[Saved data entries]
□ □ □ □ □

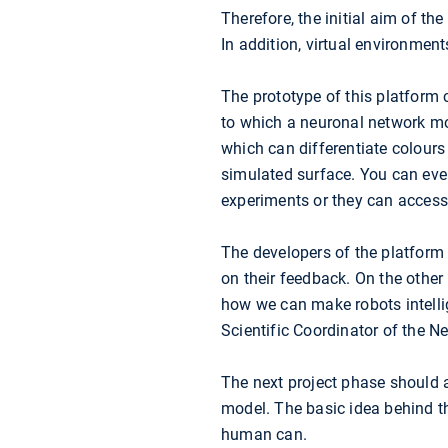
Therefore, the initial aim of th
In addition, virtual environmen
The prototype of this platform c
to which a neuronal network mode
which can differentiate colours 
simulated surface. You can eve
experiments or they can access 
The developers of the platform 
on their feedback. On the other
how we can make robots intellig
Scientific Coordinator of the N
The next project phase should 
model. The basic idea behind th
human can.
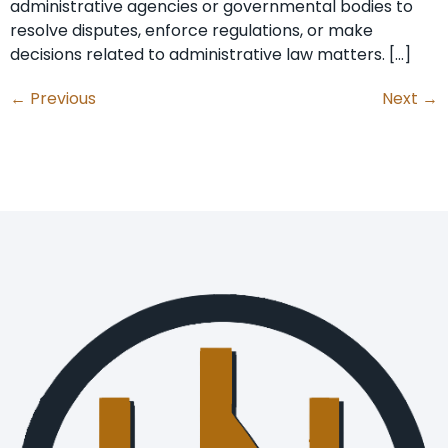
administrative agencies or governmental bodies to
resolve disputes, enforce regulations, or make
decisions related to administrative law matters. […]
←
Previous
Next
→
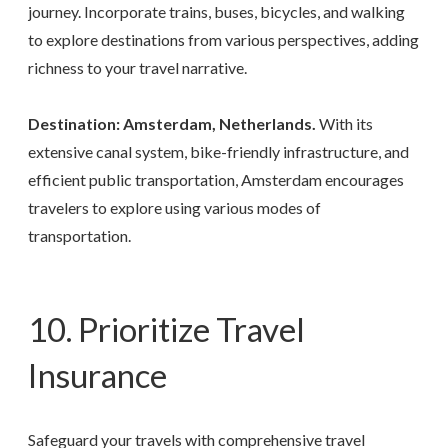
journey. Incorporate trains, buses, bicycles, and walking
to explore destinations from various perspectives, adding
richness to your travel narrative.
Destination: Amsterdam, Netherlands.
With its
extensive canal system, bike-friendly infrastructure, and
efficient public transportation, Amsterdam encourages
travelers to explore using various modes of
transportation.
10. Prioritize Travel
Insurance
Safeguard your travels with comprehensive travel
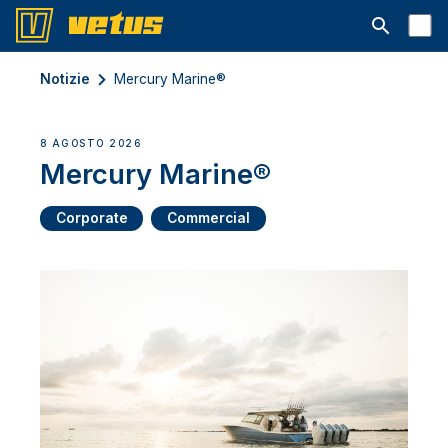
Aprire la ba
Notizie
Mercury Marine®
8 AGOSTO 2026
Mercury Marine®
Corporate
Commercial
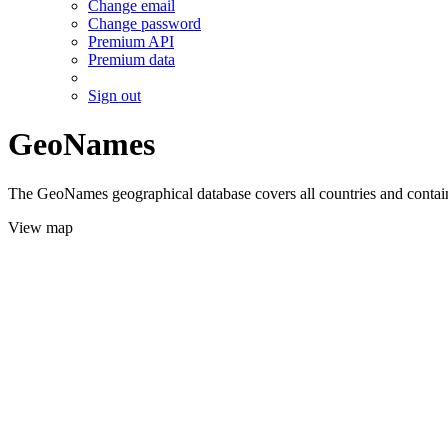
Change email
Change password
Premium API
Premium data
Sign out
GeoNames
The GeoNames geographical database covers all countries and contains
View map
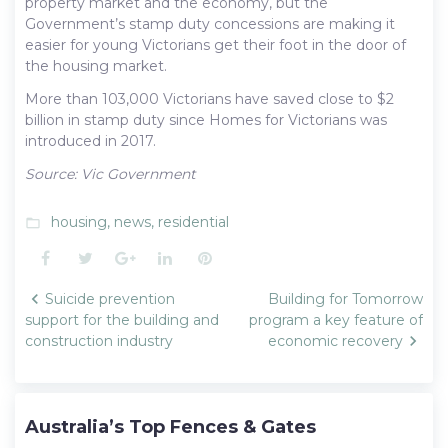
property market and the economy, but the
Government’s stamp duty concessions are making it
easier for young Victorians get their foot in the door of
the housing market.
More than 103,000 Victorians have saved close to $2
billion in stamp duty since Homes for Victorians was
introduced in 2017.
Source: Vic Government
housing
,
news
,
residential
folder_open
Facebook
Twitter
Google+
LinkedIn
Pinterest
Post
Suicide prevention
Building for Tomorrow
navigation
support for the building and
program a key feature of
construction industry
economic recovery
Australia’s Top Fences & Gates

□ □ □ □ □

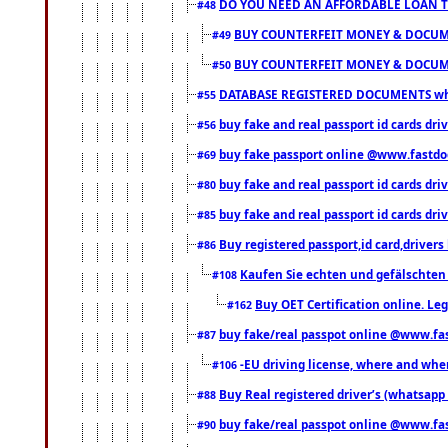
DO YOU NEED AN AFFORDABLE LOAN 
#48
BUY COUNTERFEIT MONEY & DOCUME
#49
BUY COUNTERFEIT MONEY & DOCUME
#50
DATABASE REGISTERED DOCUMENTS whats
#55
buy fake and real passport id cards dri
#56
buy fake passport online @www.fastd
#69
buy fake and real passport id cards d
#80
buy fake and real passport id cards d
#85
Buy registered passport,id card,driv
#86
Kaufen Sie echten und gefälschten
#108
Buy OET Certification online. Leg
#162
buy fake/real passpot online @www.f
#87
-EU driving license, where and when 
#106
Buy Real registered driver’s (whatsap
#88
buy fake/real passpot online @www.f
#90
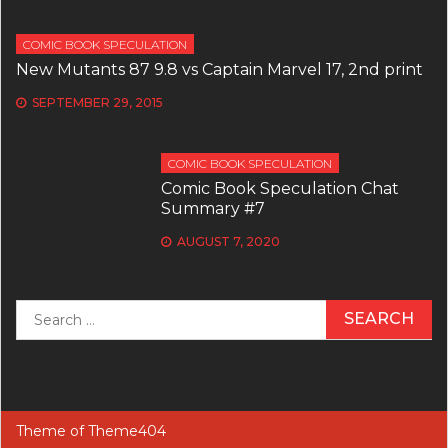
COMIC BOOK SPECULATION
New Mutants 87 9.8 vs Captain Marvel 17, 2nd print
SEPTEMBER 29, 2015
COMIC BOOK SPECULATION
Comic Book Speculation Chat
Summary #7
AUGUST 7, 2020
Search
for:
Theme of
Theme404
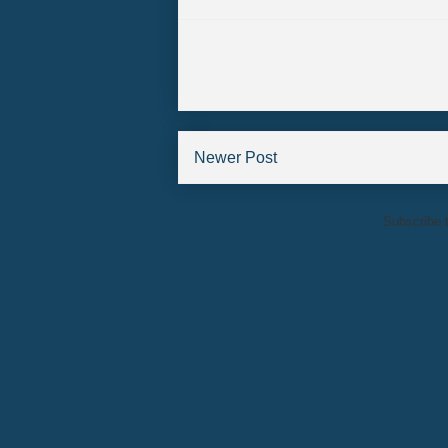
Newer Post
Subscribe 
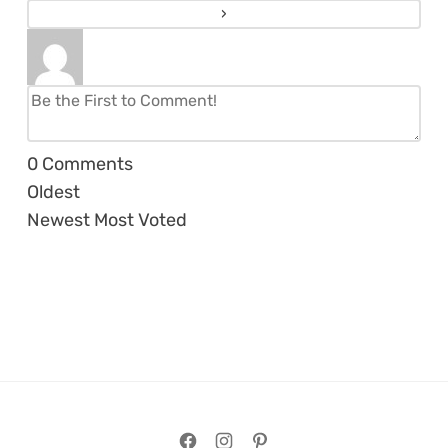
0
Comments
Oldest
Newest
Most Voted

□ □ □ □ □

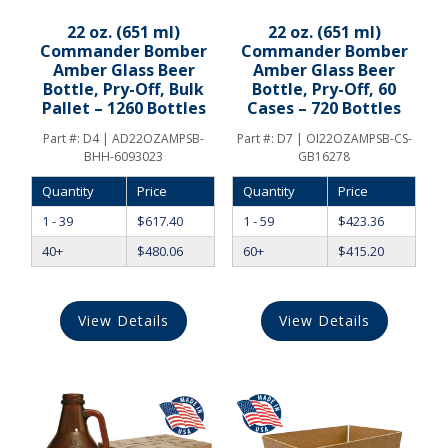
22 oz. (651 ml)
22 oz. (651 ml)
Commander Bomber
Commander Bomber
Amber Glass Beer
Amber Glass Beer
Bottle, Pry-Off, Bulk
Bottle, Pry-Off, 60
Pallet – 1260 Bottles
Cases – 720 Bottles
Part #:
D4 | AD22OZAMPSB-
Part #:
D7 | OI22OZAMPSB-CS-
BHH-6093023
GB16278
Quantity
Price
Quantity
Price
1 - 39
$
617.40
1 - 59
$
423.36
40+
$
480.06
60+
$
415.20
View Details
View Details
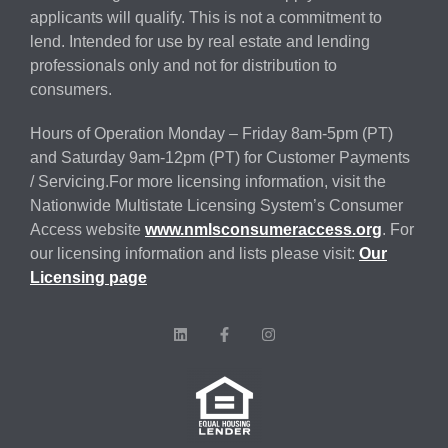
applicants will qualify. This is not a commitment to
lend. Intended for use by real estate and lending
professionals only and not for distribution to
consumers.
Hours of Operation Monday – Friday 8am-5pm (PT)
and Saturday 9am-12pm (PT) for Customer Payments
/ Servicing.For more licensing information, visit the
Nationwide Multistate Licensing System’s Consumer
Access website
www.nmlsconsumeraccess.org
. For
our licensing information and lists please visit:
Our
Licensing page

□ □ □ □ □

Assigned task:
Scan the lines above, and whenever one holds the string "make", copy it.

Final answer:
how we can make robots intellig
resolve disputes, enforce regulations, or make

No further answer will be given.